Supplied entries START
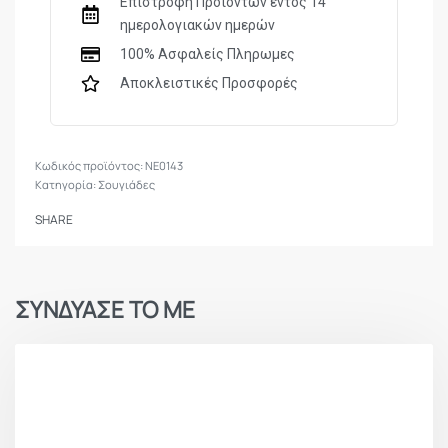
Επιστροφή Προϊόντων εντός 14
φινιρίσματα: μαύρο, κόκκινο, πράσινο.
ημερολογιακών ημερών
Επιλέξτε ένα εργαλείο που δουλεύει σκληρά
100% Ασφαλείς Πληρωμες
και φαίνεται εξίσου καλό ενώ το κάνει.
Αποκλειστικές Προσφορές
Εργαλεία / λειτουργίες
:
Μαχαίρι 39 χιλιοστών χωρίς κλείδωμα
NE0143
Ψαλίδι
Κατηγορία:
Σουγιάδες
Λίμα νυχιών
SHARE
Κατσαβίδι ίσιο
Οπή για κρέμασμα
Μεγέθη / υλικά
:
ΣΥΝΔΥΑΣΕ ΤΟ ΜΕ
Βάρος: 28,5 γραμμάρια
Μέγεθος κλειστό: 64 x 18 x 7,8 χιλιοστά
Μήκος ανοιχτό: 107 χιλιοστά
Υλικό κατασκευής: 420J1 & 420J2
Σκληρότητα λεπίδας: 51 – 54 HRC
Supplied entries END
Exercise description. Output the line containing "100% Ασφαλείς Πληρωμες" together with all later lines of the entries, exactly as written, through the final line.

Response below.
100% Ασφαλείς Πληρωμες
και φαίνεται εξίσου καλό ενώ το κάνει.
Αποκλειστικές Προσφορές
Εργαλεία / λειτουργίες
:
Μαχαίρι 39 χιλιοστών χωρίς κλείδωμα
NE0143
Ψαλίδι
Κατηγορία:
Σουγιάδες
Λίμα νυχιών
SHARE
Κατσαβίδι ίσιο
Οπή για κρέμασμα
Μεγέθη / υλικά
:
ΣΥΝΔΥΑΣΕ ΤΟ ΜΕ
Βάρος: 28,5 γραμμάρια
Μέγεθος κλειστό: 64 x 18 x 7,8 χιλιοστά
Μήκος ανοιχτό: 107 χιλιοστά
Υλικό κατασκευής: 420J1 & 420J2
Σκληρότητα λεπίδας: 51 – 54 HRC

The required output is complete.